Médecin, François Spertini explique que les allergies aux pollens des plantes exotiques ne constituent pas une préoccupation en termes de santé publique, dans le canton de Vaud. Mais le réchauffement climatique pourrait, à terme, changer la donne.
Les allergies aux plantes envahissantes, François Spertini les connaît bien et de près. Médecin-chef et professeur associé du Service d’immunologie et d’allergie au CHUV, il a lui-même fait la douloureuse expérience de la phototoxicité de la berce du Caucase. Pour rappel, cette plante est célèbre pour les brûlures qu’elle provoque. Mais le plus souvent, c’est au pollen des plantes que nous sommes allergiques. Un Romand sur cinq, voire sur quatre, souffre de rhume des foins.
Les plantes invasives sont-elles plus allergènes que les autres?
On peut être allergique à tout. Dans un système immunitaire qui a les caractéristiques génétiques pour faire une réaction, toute protéine peut engendrer l’apparition d’anticorps IgE, responsables d’une réponse inflammatoire. Mais l’efficacité avec laquelle la protéine d’un pollen est reconnue comme allergène dépend de conditions qui peuvent être plus compliquées. Certains pollens sont peu allergisants, parce que peu volatils. Au contraire, d’autres comme les bouleaux se répandent sur des kilomètres?; leur potentiel de créer une condition clinique est donc plus élevé. Parmi les plantes envahissantes, le pollen d’ambroisie est très agressif. En Amérique du Nord, c’est le problème numéro un.

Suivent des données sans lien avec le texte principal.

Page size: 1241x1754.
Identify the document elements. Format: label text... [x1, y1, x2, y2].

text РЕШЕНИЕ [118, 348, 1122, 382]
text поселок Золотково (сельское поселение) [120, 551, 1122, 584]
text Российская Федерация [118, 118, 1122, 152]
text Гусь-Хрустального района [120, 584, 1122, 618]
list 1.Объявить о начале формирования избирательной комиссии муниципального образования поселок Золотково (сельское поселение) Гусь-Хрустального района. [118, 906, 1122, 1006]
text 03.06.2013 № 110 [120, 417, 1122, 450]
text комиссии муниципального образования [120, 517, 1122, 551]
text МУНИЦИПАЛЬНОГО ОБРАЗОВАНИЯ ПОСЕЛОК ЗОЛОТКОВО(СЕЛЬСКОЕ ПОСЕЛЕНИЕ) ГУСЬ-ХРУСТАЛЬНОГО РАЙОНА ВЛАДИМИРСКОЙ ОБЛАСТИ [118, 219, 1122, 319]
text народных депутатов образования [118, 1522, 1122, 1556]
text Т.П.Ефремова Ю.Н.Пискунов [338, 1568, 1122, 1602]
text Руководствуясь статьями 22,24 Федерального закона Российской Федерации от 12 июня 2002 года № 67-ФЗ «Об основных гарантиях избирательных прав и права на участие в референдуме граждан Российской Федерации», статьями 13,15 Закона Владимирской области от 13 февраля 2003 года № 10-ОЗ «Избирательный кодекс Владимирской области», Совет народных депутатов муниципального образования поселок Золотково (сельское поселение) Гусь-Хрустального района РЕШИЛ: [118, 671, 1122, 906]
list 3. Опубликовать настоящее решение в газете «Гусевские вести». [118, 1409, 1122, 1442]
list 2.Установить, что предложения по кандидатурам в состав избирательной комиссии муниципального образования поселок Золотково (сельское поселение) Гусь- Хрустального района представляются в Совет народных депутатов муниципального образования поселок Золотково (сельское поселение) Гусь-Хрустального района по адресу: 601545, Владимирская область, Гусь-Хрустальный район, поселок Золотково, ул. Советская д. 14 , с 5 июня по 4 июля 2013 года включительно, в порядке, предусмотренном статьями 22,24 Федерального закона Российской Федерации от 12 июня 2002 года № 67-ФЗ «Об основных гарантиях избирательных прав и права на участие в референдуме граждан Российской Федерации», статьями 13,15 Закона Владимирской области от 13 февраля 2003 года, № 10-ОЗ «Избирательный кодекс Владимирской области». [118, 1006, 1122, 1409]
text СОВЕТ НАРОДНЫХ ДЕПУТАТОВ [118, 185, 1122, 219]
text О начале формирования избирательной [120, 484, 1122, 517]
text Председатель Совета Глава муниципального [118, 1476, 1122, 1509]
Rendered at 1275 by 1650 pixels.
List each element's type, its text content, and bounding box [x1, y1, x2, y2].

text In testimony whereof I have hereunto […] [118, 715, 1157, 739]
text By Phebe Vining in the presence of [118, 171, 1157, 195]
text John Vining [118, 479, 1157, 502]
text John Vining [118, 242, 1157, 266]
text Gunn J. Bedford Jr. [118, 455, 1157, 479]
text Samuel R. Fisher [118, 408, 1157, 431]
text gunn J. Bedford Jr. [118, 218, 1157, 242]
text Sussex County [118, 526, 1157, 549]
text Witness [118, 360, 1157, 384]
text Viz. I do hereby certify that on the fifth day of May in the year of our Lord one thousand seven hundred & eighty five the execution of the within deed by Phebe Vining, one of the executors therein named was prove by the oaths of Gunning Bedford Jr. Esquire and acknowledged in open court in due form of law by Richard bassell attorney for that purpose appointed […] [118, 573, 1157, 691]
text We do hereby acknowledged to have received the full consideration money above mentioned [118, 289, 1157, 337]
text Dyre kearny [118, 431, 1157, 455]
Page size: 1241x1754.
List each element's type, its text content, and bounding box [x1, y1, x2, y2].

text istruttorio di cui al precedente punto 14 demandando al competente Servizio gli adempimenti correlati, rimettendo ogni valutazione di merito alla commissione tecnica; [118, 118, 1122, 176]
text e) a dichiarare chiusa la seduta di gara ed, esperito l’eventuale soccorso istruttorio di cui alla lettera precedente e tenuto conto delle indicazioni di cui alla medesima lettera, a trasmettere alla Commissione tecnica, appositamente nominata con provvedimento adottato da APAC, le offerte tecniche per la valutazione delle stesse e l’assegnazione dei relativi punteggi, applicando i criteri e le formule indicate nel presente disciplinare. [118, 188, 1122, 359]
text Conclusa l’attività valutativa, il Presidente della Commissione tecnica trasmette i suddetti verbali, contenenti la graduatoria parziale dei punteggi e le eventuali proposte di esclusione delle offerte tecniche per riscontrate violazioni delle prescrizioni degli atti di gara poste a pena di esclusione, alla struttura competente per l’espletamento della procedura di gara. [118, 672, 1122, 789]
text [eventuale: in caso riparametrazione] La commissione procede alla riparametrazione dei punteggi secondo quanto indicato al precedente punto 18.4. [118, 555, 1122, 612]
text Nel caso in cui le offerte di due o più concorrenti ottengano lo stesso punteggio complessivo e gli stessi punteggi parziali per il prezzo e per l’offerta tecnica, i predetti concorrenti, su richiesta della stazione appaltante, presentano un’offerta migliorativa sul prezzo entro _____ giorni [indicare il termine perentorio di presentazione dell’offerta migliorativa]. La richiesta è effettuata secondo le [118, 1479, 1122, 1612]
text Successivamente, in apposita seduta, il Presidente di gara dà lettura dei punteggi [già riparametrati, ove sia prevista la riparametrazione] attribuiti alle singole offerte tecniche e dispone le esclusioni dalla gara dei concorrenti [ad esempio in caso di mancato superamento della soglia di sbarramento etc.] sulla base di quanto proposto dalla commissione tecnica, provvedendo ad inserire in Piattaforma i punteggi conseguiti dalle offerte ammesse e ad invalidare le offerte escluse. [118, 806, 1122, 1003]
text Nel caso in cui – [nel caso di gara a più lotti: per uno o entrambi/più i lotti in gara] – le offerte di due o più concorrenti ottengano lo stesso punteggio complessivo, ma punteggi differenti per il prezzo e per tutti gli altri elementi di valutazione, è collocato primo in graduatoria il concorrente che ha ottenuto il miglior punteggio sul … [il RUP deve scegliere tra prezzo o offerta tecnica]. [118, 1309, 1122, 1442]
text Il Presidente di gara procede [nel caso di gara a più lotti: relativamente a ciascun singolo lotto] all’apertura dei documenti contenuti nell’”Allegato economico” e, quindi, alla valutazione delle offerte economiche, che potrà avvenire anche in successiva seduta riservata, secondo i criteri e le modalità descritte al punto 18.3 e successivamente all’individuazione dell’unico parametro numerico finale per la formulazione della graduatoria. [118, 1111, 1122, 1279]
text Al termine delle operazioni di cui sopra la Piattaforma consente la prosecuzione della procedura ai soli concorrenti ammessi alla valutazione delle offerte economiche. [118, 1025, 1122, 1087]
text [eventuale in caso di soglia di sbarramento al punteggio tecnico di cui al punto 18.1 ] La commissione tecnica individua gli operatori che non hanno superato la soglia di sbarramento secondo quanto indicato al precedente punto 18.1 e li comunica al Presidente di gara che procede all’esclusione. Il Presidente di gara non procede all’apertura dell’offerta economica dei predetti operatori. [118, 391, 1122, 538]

En Suisse, c’en est aussi un, non?
Une cartographie montre en effet que l’ambroisie a envahi notre pays, notamment du côté de Genève. Mais je dois dire que dans ma pratique, le nombre de patients sensibles à l’ambroisie n’est pas très élevé; la plupart d’entre eux sont des migrants qui y étaient déjà allergiques. Il m’arrive de constater sur des tests cutanés que des patients sont sensibles à cette plante, mais pour l’instant je ne suis pas impressionné – heureusement d’ailleurs! – par l’expression clinique de ces allergies. Mes collègues genevois ne font pas le même constat, mais je suspecte que beaucoup de leurs patients viennent de pays où ils ont été sensibilisés. L’allergie à l’ambroisie n’est pas très fréquente chez nous. Pour le moment, nous n’avons pas une charge de pollen suffisante pour qu’elle soit manifeste. On s’est quand même beaucoup occupé à arracher cette plante!
Ça pourrait changer…
Bien sûr. Il n’y a pas de raison que l’on soit moins allergique que les Canadiens ou les Américains. Si l’ambroisie prolifère, les cas d’allergie se multiplieront aussi. Mais il y a aussi d’autres plantes exotiques dans nos jardins dont les pollens se surajoutent. Par exemple, on commence à planter des oliviers qui «cross-réagissent» avec le frêne parce que leurs pollens sont pratiquement identiques. Tous ces pollens additionnels n’ont pas de propriété plus dramatique que ceux de nos braves arbres, mais on les rencontrera certainement plus souvent si un réchauffement climatique significatif s’installait. Il me semble qu’on n’en est pas encore là, mais c’est vrai que je ne suis pas du genre à voir la vie en noir.
Le poids de ces nouveaux allergènes sur la santé publique?
Pour l’instant, aucun. En tout cas, dans ma pratique, je n’ai pas le sentiment que cela ait augmenté le nombre de patients ou la gravité des maladies. Le haut du pavé, ce sont toujours les arbres régionaux, les graminées, et quelques mauvaises herbes, incluant l’armoise, les solidages, mais aussi les chénopodes, une espèce indigène qui pollinise abondamment en septembre et octobre.